Up to and including the line that contains "ring pip: (304, 1238)", repeat the entries below exactly from the first line on. Do not carry over any pictures.

Data extracted from a collection

____

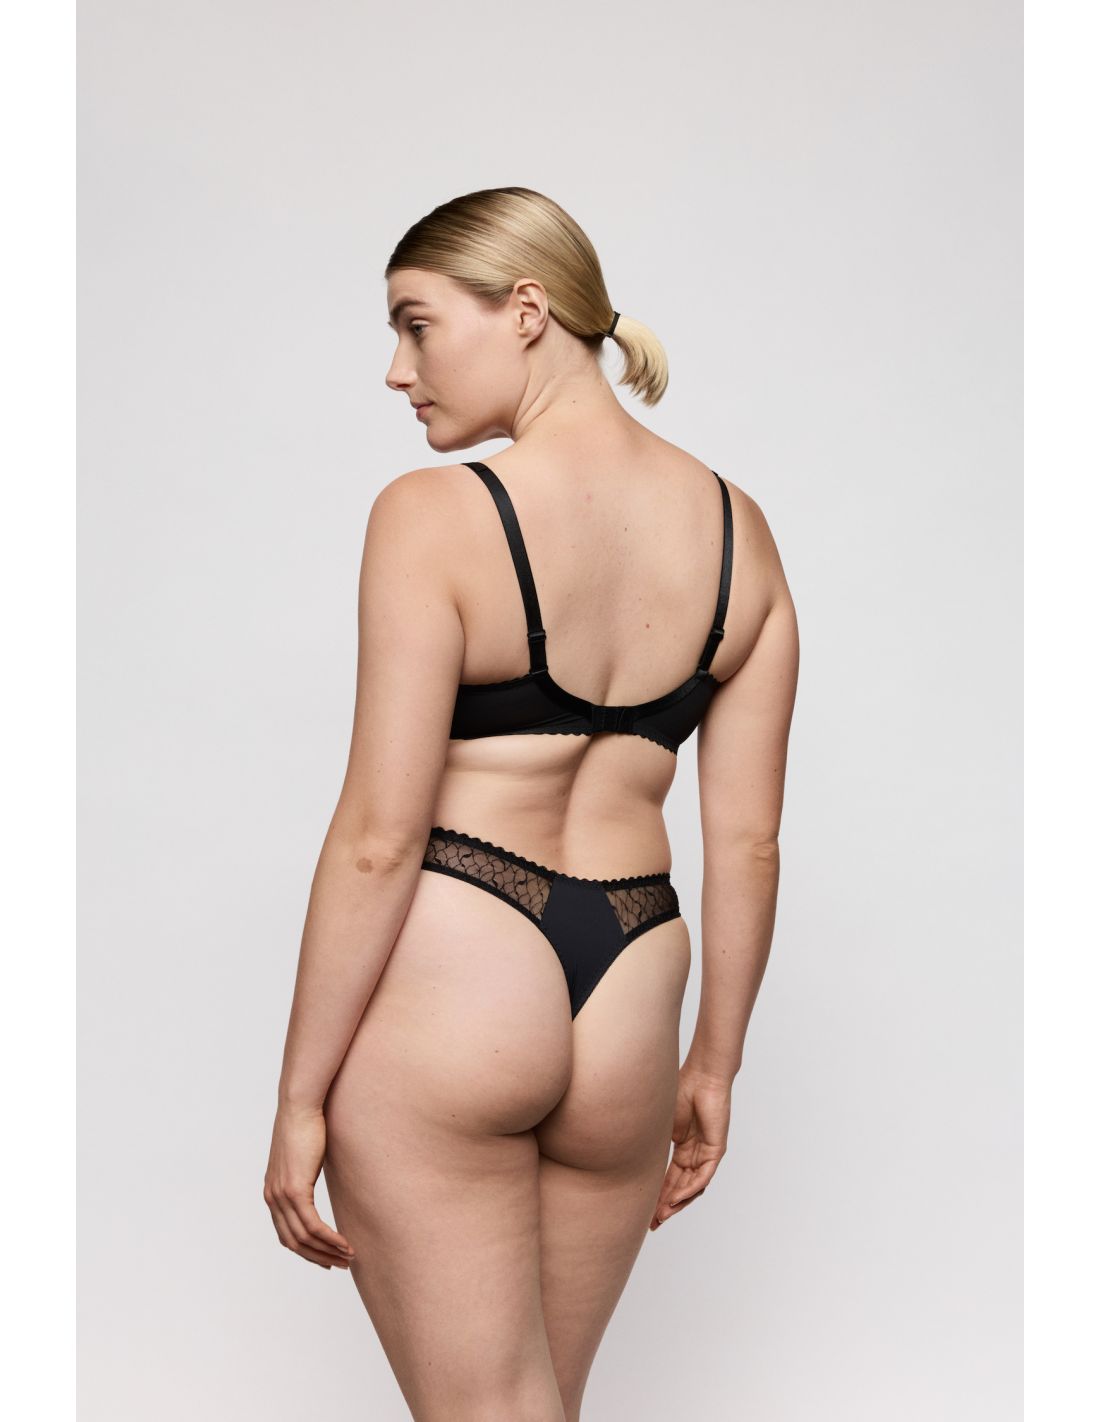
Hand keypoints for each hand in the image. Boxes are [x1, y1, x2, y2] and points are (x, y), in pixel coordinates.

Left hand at [263, 1104, 355, 1269]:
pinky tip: (345, 1243)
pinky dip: (330, 1239)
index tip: (326, 1258)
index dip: (306, 1251)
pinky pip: (312, 1225)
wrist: (299, 1106)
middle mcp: (273, 1198)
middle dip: (318, 1257)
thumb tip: (316, 1176)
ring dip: (328, 1251)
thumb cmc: (305, 1125)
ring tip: (349, 1256)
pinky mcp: (295, 1190)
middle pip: (293, 1242)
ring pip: (304, 1238)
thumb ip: (304, 1173)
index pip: (286, 1234)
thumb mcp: (302, 1156)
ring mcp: (282, 1196)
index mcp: (272, 1192)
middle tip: (341, 1264)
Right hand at [649, 1066, 731, 1230]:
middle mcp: (695, 1153)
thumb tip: (628, 1150)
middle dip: (665, 1206)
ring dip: (677, 1202)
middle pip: (680, 1187)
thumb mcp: (661, 1121)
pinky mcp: (716, 1149)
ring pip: (692, 1186)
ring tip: (661, 1216)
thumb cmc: (682, 1089)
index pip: (670, 1177)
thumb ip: (652, 1139)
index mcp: (682, 1146)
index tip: (646, 1211)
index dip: (658, 1195)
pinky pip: (703, 1176)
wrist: (703, 1075)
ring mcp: (706, 1152)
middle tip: (652, 1223)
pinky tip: (676, 1199)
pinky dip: (690, 1189)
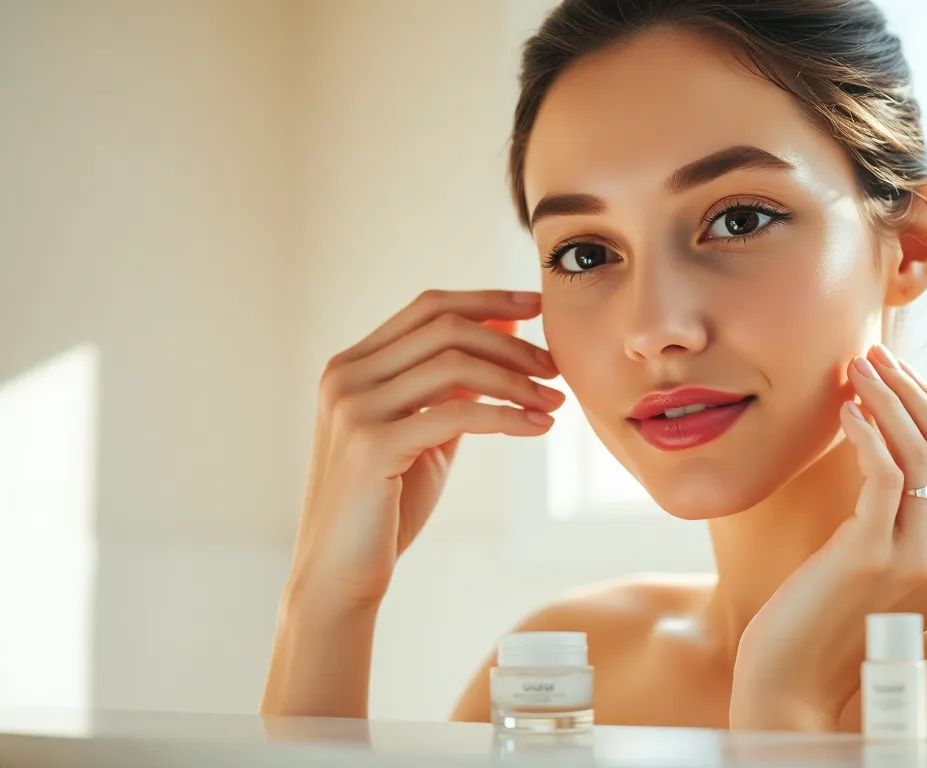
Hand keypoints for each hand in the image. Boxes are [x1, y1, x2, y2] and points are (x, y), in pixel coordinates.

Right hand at [286, 290, 563, 613]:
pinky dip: (507, 415)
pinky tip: (538, 428)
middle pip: (444, 328)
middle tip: (555, 366)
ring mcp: (354, 408)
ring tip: (555, 401)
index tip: (536, 306)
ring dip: (516, 379)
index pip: (428, 308)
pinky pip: (457, 413)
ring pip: (454, 363)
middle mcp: (346, 376)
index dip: (486, 301)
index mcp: (353, 365)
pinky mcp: (371, 445)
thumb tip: (505, 331)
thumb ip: (456, 385)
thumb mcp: (428, 431)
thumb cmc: (388, 506)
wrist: (340, 574)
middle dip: (511, 343)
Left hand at [729, 344, 926, 730]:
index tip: (899, 373)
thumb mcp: (881, 564)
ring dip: (889, 399)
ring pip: (922, 453)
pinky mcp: (871, 557)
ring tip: (855, 367)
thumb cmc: (827, 618)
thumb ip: (902, 519)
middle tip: (875, 354)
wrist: (793, 682)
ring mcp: (917, 559)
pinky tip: (845, 411)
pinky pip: (885, 475)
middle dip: (915, 390)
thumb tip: (894, 443)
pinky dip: (867, 432)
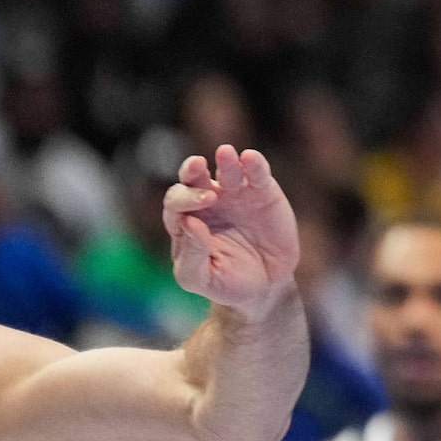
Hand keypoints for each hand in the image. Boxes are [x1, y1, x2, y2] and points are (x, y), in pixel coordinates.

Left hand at [164, 145, 301, 310]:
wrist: (264, 287)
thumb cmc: (225, 282)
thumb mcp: (200, 278)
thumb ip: (192, 254)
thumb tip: (190, 223)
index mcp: (186, 221)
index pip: (175, 203)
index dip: (182, 202)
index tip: (195, 218)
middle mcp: (207, 202)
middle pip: (192, 177)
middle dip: (192, 171)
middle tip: (197, 168)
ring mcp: (236, 194)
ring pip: (226, 168)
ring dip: (224, 160)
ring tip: (224, 153)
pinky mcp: (263, 192)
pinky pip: (257, 173)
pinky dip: (254, 164)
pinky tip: (250, 158)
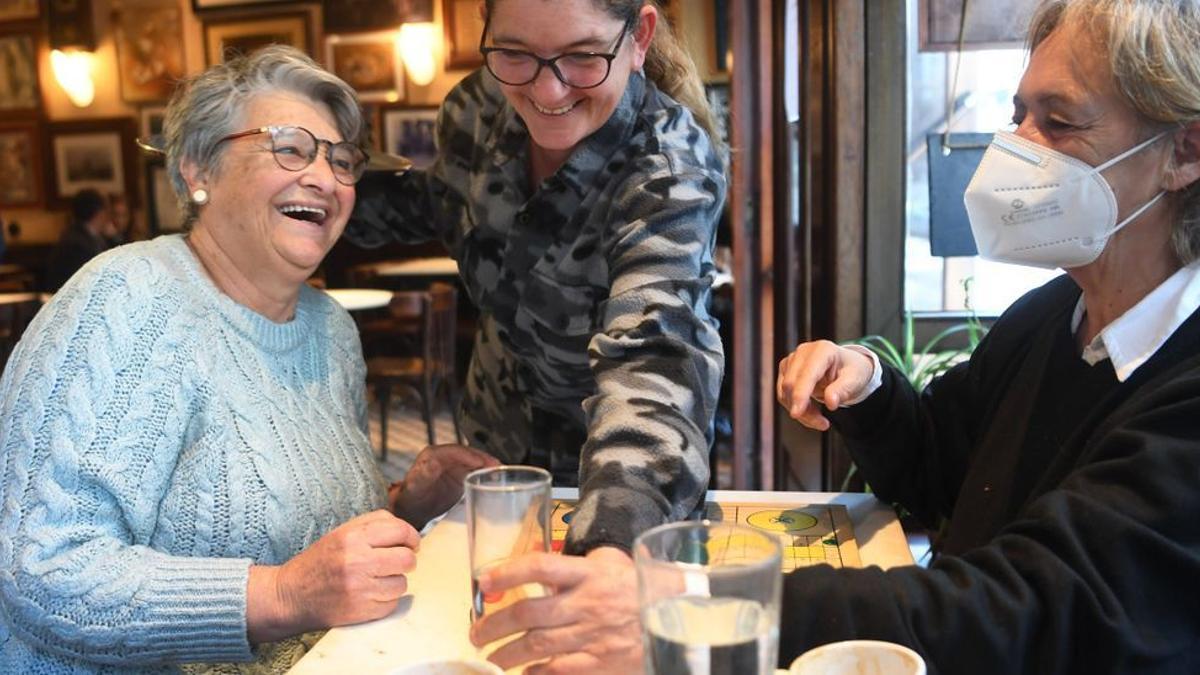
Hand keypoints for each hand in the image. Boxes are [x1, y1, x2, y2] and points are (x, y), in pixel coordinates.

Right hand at [246, 509, 419, 642]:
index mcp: (353, 538)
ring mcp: (359, 589)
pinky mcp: (361, 611)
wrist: (291, 595)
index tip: (410, 543)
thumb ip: (375, 523)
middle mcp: (357, 562)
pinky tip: (370, 594)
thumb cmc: (321, 561)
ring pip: (402, 583)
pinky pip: (392, 604)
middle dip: (407, 560)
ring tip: (378, 579)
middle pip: (407, 559)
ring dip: (395, 581)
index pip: (401, 531)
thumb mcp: (342, 532)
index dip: (411, 537)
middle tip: (396, 562)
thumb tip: (407, 531)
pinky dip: (386, 600)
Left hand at [391, 443, 498, 529]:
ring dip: (488, 465)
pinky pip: (476, 470)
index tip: (482, 462)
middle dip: (484, 459)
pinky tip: (495, 478)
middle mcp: (446, 456)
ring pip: (475, 460)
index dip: (471, 455)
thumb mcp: (415, 485)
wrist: (413, 510)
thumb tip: (432, 463)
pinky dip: (486, 473)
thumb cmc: (411, 497)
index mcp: (434, 454)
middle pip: (469, 453)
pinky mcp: (461, 474)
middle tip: (497, 466)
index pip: (457, 450)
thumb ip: (424, 474)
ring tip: (500, 471)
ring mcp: (455, 465)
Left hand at [469, 546, 642, 673]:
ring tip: (491, 657)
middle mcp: (588, 603)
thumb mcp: (610, 564)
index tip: (484, 582)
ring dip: (506, 654)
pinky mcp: (600, 663)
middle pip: (530, 612)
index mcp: (588, 574)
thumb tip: (535, 559)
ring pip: (537, 646)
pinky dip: (535, 673)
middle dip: (494, 624)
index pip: (541, 567)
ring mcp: (593, 635)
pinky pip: (558, 671)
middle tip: (475, 633)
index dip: (509, 572)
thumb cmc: (636, 588)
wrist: (676, 617)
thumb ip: (577, 561)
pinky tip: (523, 672)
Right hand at [776, 340, 873, 429]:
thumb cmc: (851, 370)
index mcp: (823, 350)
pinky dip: (796, 407)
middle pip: (791, 384)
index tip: (796, 413)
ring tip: (820, 420)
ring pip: (784, 392)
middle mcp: (803, 352)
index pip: (806, 374)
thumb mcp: (855, 380)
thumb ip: (842, 390)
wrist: (846, 365)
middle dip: (804, 409)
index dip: (800, 395)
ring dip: (801, 411)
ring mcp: (792, 360)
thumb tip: (830, 402)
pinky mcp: (786, 370)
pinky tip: (811, 413)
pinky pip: (784, 395)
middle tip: (823, 424)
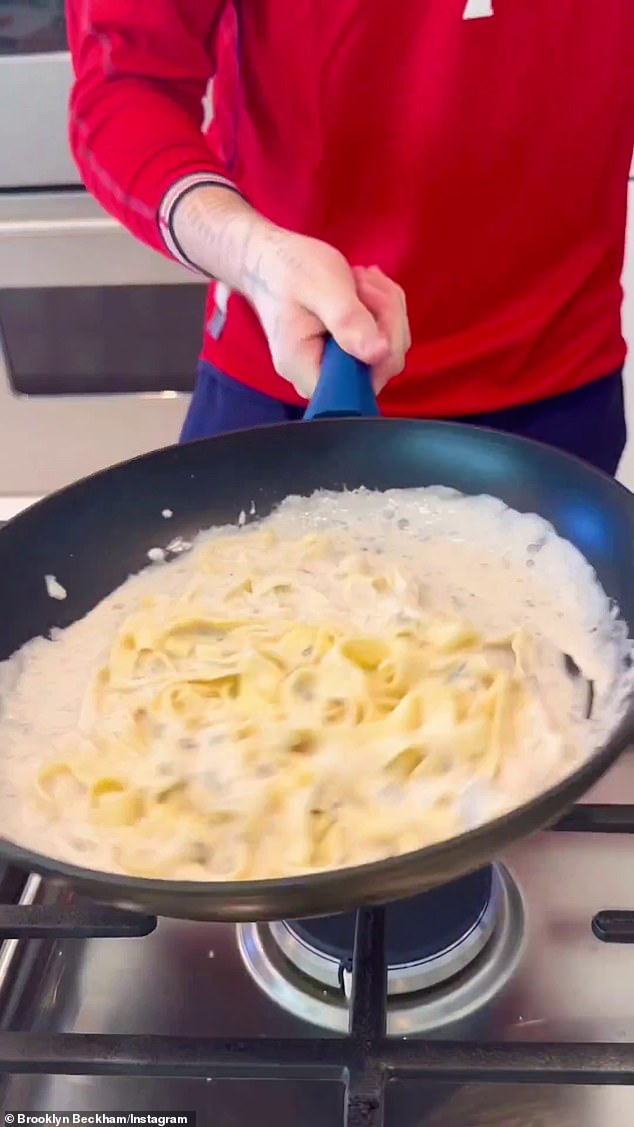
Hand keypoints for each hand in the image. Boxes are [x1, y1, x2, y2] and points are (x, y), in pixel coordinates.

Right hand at [242, 226, 410, 398]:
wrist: (271, 261)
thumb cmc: (288, 271)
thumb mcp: (321, 287)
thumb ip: (347, 321)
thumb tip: (378, 354)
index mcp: (308, 372)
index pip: (364, 384)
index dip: (382, 349)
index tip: (368, 305)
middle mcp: (323, 378)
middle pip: (383, 364)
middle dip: (386, 317)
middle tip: (363, 280)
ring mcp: (337, 367)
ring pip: (389, 347)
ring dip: (386, 307)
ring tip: (360, 279)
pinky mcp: (347, 353)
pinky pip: (384, 338)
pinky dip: (383, 307)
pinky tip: (363, 287)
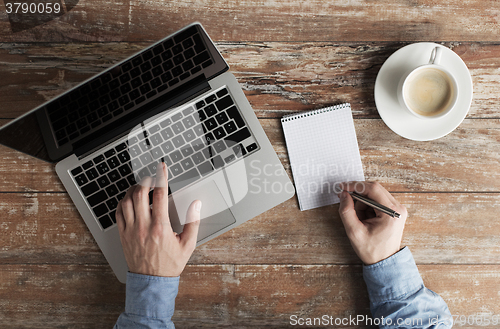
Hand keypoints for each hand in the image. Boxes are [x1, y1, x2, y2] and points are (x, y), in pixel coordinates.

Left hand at [116, 162, 200, 276]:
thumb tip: (196, 204)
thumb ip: (193, 222)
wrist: (152, 281)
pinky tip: (129, 200)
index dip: (161, 177)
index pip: (160, 194)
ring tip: (140, 187)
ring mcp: (131, 230)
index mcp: (160, 227)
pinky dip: (122, 202)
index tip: (161, 167)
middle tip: (150, 177)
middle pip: (140, 194)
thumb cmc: (170, 264)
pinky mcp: (123, 235)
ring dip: (133, 190)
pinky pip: (118, 213)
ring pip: (127, 201)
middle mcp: (144, 226)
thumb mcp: (188, 244)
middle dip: (145, 180)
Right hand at [338, 181, 407, 264]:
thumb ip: (346, 211)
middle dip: (358, 196)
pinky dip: (367, 206)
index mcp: (392, 213)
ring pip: (374, 195)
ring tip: (360, 220)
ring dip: (362, 203)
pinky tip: (365, 219)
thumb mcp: (354, 232)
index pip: (372, 189)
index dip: (355, 185)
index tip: (342, 187)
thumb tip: (344, 194)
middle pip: (374, 189)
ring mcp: (398, 209)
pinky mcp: (395, 211)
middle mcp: (398, 208)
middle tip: (345, 202)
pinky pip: (377, 200)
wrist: (385, 262)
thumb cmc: (372, 250)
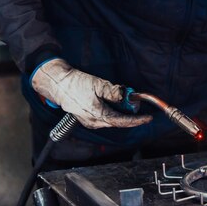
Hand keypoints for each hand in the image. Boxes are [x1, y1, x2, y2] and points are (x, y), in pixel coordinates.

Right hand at [31, 58, 152, 128]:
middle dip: (129, 114)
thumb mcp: (98, 84)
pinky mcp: (86, 118)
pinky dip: (112, 112)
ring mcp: (89, 121)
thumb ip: (113, 92)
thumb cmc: (76, 83)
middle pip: (117, 121)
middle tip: (136, 104)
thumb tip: (126, 96)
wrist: (58, 84)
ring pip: (111, 120)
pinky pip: (104, 118)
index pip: (121, 121)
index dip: (136, 120)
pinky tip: (114, 103)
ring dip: (120, 112)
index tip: (147, 118)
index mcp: (97, 115)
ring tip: (126, 102)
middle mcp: (93, 122)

____

(The answer):
Hand keypoints for each hand in the image. Boxes are [x1, y1, x2, y2] and points are (x, y), in pixel coordinates.

Left hand at [263, 1104, 355, 1269]:
pinky tip: (345, 1243)
pinky dip: (330, 1239)
index tip: (326, 1258)
index dip: (306, 1251)
pinky pip: (312, 1225)
wrist: (299, 1106)
middle mcp: (273, 1198)
middle dip: (318, 1257)
thumb tip: (316, 1176)
ring dip: (328, 1251)
thumb cmc: (305, 1125)
ring tip: (349, 1256)
pinky mcp: (295, 1190)
middle pip: (293, 1242)
ring pip: (304, 1238)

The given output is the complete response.